As one of the leading internet service and hosting companies worldwide, operating one-fifth of all web traffic, Cloudflare introduced this latest generative AI combat system available to all, including those on its free plan, as part of its flagship content delivery network.

The new system can be activated by toggling the “AI Scrapers and Crawlers” switch in the Security section of the Cloudflare dashboard, which will prevent AI bots from visiting and accessing websites without permission.

The one-click feature came after the company’s bot categorization program last year, which enabled users to choose specific categories of bots they wanted to allow or block.

Continued Struggle versus Scrapers

The rapid development of generative AI has led to the growing demand for data training using original web content. AI bots, crawlers, or scrapers browse and gather data from websites across the Internet, which is applied to train large language models (LLM) and support AI-powered technologies.
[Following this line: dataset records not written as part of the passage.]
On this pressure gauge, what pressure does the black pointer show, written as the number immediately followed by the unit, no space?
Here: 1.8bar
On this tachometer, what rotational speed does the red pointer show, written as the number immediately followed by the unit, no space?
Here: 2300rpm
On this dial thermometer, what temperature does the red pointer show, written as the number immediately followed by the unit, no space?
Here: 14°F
The main issue here lies in how some AI bots do not follow established protocols, sparking ethical issues regarding copyright infringement and intellectual property violations.
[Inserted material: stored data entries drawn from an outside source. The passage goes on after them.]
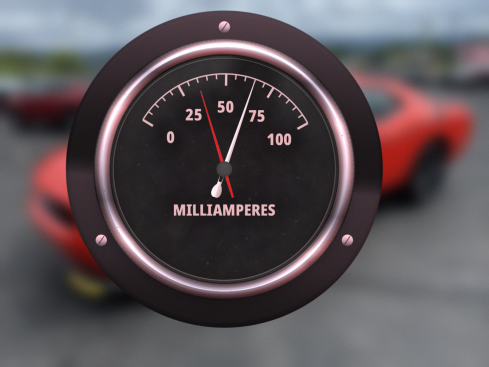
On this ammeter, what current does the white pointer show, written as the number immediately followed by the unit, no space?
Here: 65mA
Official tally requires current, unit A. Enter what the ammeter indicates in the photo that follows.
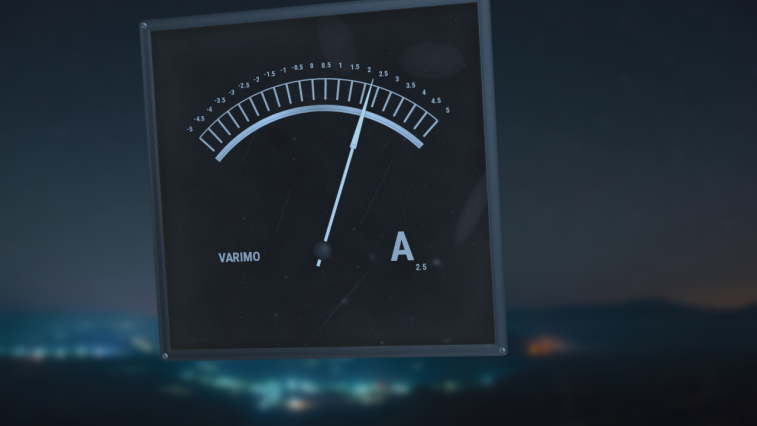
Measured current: 2.25 A
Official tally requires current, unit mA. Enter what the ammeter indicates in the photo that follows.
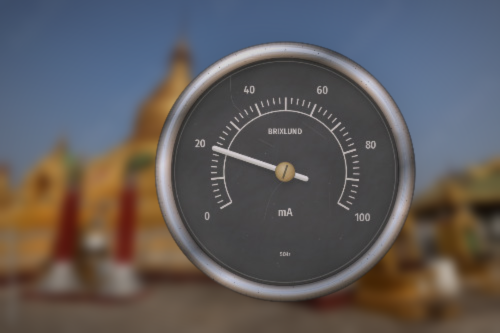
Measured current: 20 mA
Based on Cloudflare’s analysis of AI bot traffic across its network, Bytespider, Amazonbot, ClaudeBot, and GPTBot were identified to be the most active AI crawlers. Among these four, Bytespider, a chatbot operated by TikTok’s parent company ByteDance, was the most frequently blocked from websites, followed by OpenAI’s GPTBot.
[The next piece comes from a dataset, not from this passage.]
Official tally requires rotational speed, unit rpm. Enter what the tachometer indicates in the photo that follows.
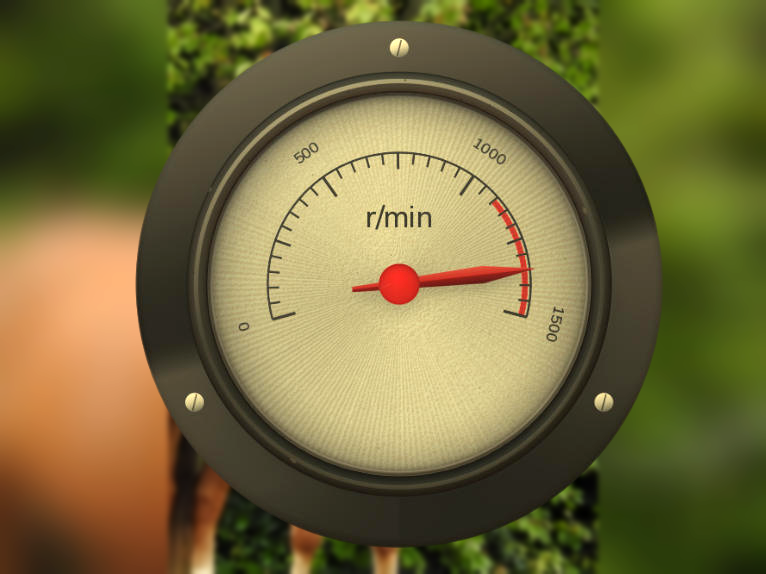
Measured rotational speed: 1350 rpm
Moreover, 39% of the top one million websites under it have been accessed by AI bots, but only 2.98% of them have consistently blocked or challenged these crawlers. The study also revealed that chatbots are more attracted to higher-ranked websites, which are more likely to block them as a result.

Although website operators can control the access of AI crawlers using robots.txt, not all bot operators do not honestly identify themselves and ignore the Robots Exclusion Protocol.

Seeing Through the Veil

“Sadly, we’ve observed bot operators attempt to appear as though they are a real browser by using a spoofed user agent,” Cloudflare stated in its blog. “We’ve monitored this activity over time, and we’re proud to say that our global machine learning model has always recognized this activity as a bot.”

The American company claims that its latest feature can identify web scrapers despite their attempt to avoid detection. It does this by using a global bot score system that assigns every request with a score from 1 to 99, with lower values indicating a higher chance that the request was made by an AI bot.

In the case of Perplexity AI, Cloudflare noted that the bot working for the “answer engine” AI tech consistently received a score below 30, which falls within the company’s recommendation to automatically block all of the chatbot’s traffic provided that it does not take any action. Cloudflare expects the same thing to happen for future AI crawlers using similar techniques to hide themselves.

“When bad actors attempt to crawl websites at scale, they generally use tools and frameworks that we are able to fingerprint. For every fingerprint we see, we use Cloudflare’s network, which sees over 57 million requests per second on average, to understand how much we should trust this fingerprint,” the engineers in Cloudflare detailed in its blog.

Looking Ahead

The company also proposed two ways for web owners to report misbehaving AI crawlers. Through Bot Analytics, Enterprise Bot Management customers can file false negative feedback reports, while all Cloudflare clients can use a specific reporting tool to flag AI bots accessing their contents unlicensed.

Cloudflare also vows to continuously update its AI Scrapers and Crawlers rules and models to adapt to AI companies that may develop new methods, fingerprints, or chatbots to avoid detection.